- Dataset content:

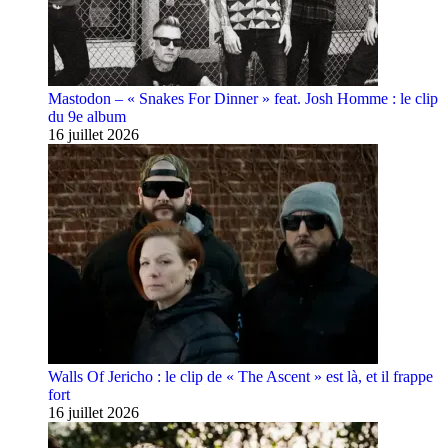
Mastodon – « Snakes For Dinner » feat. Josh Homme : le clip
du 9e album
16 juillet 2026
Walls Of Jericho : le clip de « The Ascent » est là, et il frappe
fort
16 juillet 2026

- Goal of the exercise: Search the listing above for lines containing "clip", and copy them.

- Reply:
Mastodon – « Snakes For Dinner » feat. Josh Homme : le clip
Walls Of Jericho : le clip de « The Ascent » est là, et il frappe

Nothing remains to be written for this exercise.